I also must make comment on this:
"Equally I fail to find anything to recommend Emin's bed. But that is only my point of view, and it would be disingenuous of me to claim scientific backing for it."... which seems to make my point that you seem to fall back on the matter of personal taste at all times.

Firstly, the work fails on judgements of skill and aesthetics, and
Secondly, that is not a 'scientific' concern! What on earth has science to do with this particular presumed 'work of art'?

You seem to still think that
a) I reject personal taste, and
b) I am denigrating those who judge purely in terms of personal taste... that is just a choice and matter for them to decide.

All I am saying is, that is not the whole 'story'... I repeat again, there is nothing to stop me 'disliking' from a personal taste POV, a great work of Art in any medium. Similarly, there is nothing to stop me liking, from a personal POV, trash - as adjudged by an apparent majority! Therein lies the problem.

I do not require/ people to 'like' my own paintings, but at least I wish them to recognise aesthetic qualities in them such as my skills can create and demonstrate. The same goes for my poetry, short stories and novels.

As I mentioned before, purely in aesthetic judgements, the French Cave Paintings are universally adjudged as 'amazing'. There is nothing to stop me saying that they are NOT to my TASTE... as well as appreciating their execution and skill aesthetically.
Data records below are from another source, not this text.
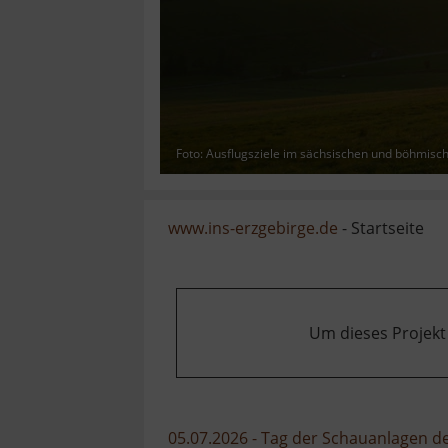
Foto: Ausflugsziele im sächsischen und böhmisc
www.ins-erzgebirge.de
- Startseite
Um dieses Projekt
05.07.2026 - Tag der Schauanlagen 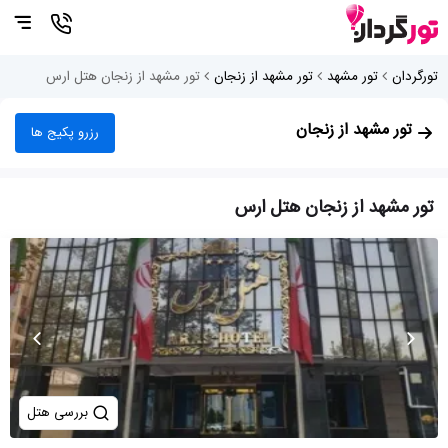
تورگردان
تور مشهد
تور مشهد از زنجان
تور مشهد از زنجان هتل ارس
تور مشهد از زنجان
رزرو پکیج ها
تور مشهد از زنجان هتل ارس
بررسی هتل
In brief... when there is judgement embodying both personal taste and firm aesthetic judgements, based in recognised and universal appeal and acceptance the world over, I am happiest!

Tracey Emin's bed fails the latter judgements! (Whether I like her bed or not.)

--- and of course, I did make the important point that recognition is not an important concern... I am firmly of the opinion that there are many undiscovered artists in any medium, as there were when Van Gogh couldn't sell a picture... strange isn't it, that I am certain I would have bought one, if I had been around at the time.

Those who simply follow fashions in personal taste, I would condemn almost out of hand!

Seasonal greetings... may they include peace and happiness.